— Goal of the exercise —
Using the listing below, determine the count of lines with the word "Développement" and reply only with it.

— Data to examine —
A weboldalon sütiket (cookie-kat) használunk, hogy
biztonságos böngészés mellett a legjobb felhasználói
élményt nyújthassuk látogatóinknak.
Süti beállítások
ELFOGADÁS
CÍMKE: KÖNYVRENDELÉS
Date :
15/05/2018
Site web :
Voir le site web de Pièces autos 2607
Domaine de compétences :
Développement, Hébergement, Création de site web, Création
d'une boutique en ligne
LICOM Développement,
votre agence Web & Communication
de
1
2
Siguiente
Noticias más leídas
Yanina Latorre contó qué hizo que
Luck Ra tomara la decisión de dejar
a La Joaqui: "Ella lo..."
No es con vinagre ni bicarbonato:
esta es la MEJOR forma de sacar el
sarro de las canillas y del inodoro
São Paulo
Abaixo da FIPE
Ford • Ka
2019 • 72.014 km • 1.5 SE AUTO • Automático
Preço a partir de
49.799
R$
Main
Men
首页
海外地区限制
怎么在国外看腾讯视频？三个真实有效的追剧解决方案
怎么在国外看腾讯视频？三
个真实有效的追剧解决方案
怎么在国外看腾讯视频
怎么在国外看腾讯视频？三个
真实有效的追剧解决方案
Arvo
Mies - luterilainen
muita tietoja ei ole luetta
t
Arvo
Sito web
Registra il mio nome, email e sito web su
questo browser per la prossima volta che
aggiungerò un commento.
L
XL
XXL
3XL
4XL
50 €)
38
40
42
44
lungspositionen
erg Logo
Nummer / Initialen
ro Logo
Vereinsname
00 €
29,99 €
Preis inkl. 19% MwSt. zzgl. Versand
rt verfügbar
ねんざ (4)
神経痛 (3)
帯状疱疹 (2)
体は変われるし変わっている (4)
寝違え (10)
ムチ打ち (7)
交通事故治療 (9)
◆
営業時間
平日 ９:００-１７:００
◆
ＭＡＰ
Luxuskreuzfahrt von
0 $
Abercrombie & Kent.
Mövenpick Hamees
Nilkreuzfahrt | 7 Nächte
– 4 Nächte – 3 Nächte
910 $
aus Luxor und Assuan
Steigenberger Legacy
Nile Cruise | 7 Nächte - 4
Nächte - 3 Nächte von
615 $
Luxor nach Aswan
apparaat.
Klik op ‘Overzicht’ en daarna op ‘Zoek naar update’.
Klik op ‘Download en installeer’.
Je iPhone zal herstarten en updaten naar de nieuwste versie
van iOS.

— Completed exercise —
2